*TEXTE DU DOCUMENT*:
^^^^^^^^
À l'avenir, l'argent viendra de là. Il faut donc fournir
aux spectateurs du cyber, s'il n'y a plus que ça qui marche.
Dès novembre 1980, Theodor Nelson, l'un des fondateurs et gourous
de l'hypertextualité, semble avoir publié un article affirmant
l'analogie entre un système informatique interactif et un film.
Et au printemps 1989, à l'occasion de la présentation par
Autodesk du projet de communauté virtuelle Cyberia, ce même
Nelson affirma que " l'informatique est en réalité
une sous-branche du cinéma " (cf. Howard Rheingold, La réalité
virtuelle, Dunod 1993). Aux dernières nouvelles, ce serait plutôt
l'inverse : le cinéma deviendrait une sous-branche de l'informatique
(un film réellement interactif n'est plus un film, c'est un jeu).
Le cinéma, apparemment déjà presque vaincu dans cette
compétition, pratiquerait-il l'art du sutemi ? De plus, depuis
quelques années, le processus s'est notablement accéléré.
Il est temps de faire le point.
(Géo)graphie du cyberespace
Et d'abord, qu'est-ce que le cyberespace ? Le mot même, on le sait,
a été inventé au début des années 1980
par l'écrivain William Gibson : " ...Une hallucination consensuelle
vécue quotidiennement en toute légalité par des dizaines
de millions d'opérateurs, dans tous les pays... Une représentation
graphique de données extraites des mémoires de tous les
ordinateurs du système humain. " Avec le roman Neuromancien,
rétrospectivement fondateur, le mot est passé dans le langage
courant, le fait est assez rare pour être souligné : l'un
des rares précédents n'est autre que le mot " robot
" (inventé par Karel Capek dans sa pièce RUR, au début
des années 1920, à partir d'une racine slave qui signifie
tout simplement travail).
Vers les mêmes années, en France, en 1983, Sylviane Corgiat
et Bruno Lecigne emploient dans leur nouvelle La vallée des ascenseurs
(revue Univers 83, J'ai Lu n°1491) le terme de " computosphère
" : l'action se passe à l'intérieur d'un super-ordinateur
baptisé Wotan, machine semble-t-il unique, isolée ; l'internet
est à l'époque à peu près inconnu en France.
Le mot est depuis lors largement tombé dans l'oubli, mais la médiologie,
qui ne connaît que la logosphère, la graphosphère
et la vidéosphère, devrait me semble-t-il l'ajouter à
sa panoplie.
^^^^^^^^
*DONNÉES FOURNIES*:

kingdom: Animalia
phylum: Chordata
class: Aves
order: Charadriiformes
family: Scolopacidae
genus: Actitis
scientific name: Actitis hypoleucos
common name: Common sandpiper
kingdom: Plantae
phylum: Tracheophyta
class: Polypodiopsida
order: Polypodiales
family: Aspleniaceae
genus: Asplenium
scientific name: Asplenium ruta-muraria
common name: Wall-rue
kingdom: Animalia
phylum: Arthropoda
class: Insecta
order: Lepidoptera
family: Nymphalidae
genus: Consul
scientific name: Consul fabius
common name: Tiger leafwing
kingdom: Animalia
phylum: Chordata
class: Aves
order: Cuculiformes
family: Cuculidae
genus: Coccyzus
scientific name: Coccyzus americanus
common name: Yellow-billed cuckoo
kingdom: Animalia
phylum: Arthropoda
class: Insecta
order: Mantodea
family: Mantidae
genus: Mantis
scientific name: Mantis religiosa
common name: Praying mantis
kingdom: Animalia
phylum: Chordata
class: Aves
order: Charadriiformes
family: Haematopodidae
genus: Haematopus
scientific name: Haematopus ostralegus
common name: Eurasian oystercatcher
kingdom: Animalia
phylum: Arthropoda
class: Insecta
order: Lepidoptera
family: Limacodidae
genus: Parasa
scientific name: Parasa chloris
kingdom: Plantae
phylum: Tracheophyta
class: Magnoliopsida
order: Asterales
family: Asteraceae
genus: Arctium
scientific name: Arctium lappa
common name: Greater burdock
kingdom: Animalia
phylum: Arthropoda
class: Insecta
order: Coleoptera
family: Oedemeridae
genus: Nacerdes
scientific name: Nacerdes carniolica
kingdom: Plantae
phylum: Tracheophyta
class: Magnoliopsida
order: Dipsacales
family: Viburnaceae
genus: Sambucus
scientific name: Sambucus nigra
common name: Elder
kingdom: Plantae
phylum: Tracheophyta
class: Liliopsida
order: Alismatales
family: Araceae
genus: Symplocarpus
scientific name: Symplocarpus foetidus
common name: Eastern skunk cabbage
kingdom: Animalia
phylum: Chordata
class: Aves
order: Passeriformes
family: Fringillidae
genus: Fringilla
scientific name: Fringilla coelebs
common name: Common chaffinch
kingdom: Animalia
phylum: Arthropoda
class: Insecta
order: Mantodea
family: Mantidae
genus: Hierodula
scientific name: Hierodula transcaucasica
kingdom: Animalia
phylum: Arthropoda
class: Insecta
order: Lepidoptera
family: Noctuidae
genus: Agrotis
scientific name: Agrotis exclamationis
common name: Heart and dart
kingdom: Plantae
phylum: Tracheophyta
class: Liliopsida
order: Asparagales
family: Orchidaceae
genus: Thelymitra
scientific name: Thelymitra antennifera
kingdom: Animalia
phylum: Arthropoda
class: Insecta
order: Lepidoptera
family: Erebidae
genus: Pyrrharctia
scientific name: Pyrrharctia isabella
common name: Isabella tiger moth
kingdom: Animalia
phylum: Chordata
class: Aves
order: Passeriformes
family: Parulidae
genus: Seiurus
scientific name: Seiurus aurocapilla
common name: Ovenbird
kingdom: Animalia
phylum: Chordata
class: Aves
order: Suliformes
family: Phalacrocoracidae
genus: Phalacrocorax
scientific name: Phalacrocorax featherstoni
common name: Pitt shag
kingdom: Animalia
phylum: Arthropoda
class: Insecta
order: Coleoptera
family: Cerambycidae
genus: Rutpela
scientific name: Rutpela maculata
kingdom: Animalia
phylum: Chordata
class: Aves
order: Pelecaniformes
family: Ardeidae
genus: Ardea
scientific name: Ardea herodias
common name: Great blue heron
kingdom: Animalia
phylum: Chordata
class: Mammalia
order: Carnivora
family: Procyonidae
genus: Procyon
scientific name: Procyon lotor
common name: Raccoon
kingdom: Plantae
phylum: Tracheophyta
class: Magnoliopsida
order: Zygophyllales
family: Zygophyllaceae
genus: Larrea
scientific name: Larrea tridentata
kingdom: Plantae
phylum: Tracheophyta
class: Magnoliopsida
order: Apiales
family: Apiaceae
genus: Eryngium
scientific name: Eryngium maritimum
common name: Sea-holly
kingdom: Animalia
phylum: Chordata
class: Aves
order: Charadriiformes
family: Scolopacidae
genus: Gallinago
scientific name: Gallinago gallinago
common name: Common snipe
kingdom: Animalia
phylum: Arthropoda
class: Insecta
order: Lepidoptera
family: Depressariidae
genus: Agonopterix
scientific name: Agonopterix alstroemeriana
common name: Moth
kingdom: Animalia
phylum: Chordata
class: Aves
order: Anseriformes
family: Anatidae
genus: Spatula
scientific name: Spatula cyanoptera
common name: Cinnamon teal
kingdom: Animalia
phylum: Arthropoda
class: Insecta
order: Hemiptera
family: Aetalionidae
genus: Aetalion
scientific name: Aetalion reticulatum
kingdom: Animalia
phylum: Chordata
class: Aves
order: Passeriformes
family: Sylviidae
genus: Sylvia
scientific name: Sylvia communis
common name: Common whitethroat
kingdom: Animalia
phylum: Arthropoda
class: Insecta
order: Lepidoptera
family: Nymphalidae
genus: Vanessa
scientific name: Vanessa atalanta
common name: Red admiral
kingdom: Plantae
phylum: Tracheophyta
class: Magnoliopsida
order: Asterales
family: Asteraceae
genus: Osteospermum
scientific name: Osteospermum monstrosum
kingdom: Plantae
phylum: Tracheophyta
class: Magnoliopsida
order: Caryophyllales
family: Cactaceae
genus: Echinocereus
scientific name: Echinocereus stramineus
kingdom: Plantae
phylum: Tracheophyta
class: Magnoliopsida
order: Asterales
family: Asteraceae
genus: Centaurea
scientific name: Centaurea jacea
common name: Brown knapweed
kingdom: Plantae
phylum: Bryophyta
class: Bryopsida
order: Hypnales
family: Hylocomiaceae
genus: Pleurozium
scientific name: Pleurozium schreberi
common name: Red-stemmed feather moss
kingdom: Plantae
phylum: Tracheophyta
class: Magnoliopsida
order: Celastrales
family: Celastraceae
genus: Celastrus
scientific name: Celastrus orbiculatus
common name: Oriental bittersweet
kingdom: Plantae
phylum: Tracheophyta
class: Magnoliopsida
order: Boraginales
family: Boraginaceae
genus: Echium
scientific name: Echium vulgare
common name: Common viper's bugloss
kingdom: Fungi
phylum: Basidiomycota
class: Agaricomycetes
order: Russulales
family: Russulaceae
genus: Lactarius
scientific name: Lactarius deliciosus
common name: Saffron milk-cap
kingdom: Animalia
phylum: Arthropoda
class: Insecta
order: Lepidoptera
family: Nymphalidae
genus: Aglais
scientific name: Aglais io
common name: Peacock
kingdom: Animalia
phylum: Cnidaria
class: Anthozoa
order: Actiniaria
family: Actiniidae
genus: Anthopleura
^^^^^^^^
*EXERCICES*:
1) Dans le texte sur le cinéma et le cyberespace, transformez en liste à puces le paragraphe commençant par « Vers les mêmes années, en France » en conservant ses faits principaux.
2) Relevez toutes les personnes nommées dans le texte sur le cinéma et le cyberespace.
3) Poursuivez le texte sur le cinéma et le cyberespace à partir de sa dernière phrase.

*CORRIGÉ*:
1)
- En 1983, en France, Sylviane Corgiat et Bruno Lecigne emploient le terme « computosphère » dans leur nouvelle La vallée des ascenseurs (revue Univers 83, J'ai Lu n°1491).
- L'action se déroule à l'intérieur d'un super-ordinateur nommé Wotan, machine apparemment unique et isolée.
- À cette époque, l'internet est à peu près inconnu en France.

2)
- Theodor Nelson
- Howard Rheingold
- William Gibson
- Karel Capek
- Sylviane Corgiat
- Bruno Lecigne

3)
La réalité de la chose, encore largement fantasmatique,
serait que, à côté du monde réel, se développe
un monde virtuel, sur la base des technologies informatiques de calcul
en réseau. Les humains, en se branchant sur ces réseaux,
pénètrent dans ce monde virtuel, où ils peuvent en
effigies se déplacer, se rencontrer, agir, télécommander
des machines, avoir des aventures, et éventuellement connaître
quelques ennuis plus ou moins graves. Ce qui se passe dans le virtuel
peut avoir des conséquences dans le réel, et réciproquement.
Actuellement, le cyberespace est davantage un rêve ou un projet
qu'une réalité fonctionnelle. Il y a bien les idées,
plusieurs idéologies plus ou moins implémentées,
différentes techniques et procédures parcellaires, mais
tout cela ne s'est pas, ou pas encore, condensé en une formation
technologique mature.
Au cinéma, le cyberespace est donc d'abord apparu comme un nouveau
décor pour d'anciennes actions. Le cinéma, cette "
vaste et complexe littérature " (Borges), avait l'habitude,
depuis toujours, de traiter avec les royaumes de l'imaginaire. Citons
en vrac les Voyages dans la Lune, Alice au Pays des Merveilles, Le Magicien
d'Oz, la fin énigmatique de 2001... Le cyberespace s'est d'abord
moulé dans ces anciennes formes, à tel point que le premier
film important, TRON (1982), est à peu près directement
calqué sur le mythe d'Orphée et Eurydice. Dès le
début, le cyberespace apparaît comme le royaume des morts-vivants,
sinon des morts tout court.
Dès le début également, le cyberespace a été
structuré comme l'espace ordinaire : un espace euclidien 3D, avec
temps linéaire et gravitation verticale. C'est un monde de la terre
plate, une grille horizontale qui s'étend à l'infini : l'espace
des jeux vidéo primitifs. Les quelque tentatives de visualiser
des espaces plus tordus (à la Moebius, relativistes...) ont semble-t-il
été très vite abandonnées. Un artiste comme
Bériou pouvait parler en 1992 de la nécessité de
" casser la perspective " ; il arrivait trop tard, et à
vrai dire, bien peu parmi le personnel spécialisé l'auraient
suivi. L'interface graphique ne s'imposera d'ailleurs pas tout de suite.
Un autre film marquant de la même époque (Wargames, 1983)
l'ignore complètement : les dialogues entre le jeune pirate et
l'ordinateur militaire se déroulent en mode texte, style DOS ou
UNIX. À y bien réfléchir, on ne communiquait guère
autrement avec les ordinateurs à l'époque : la sortie des
premiers Mac date seulement de 1984 (drôle de date, l'auraient-ils
fait exprès ?).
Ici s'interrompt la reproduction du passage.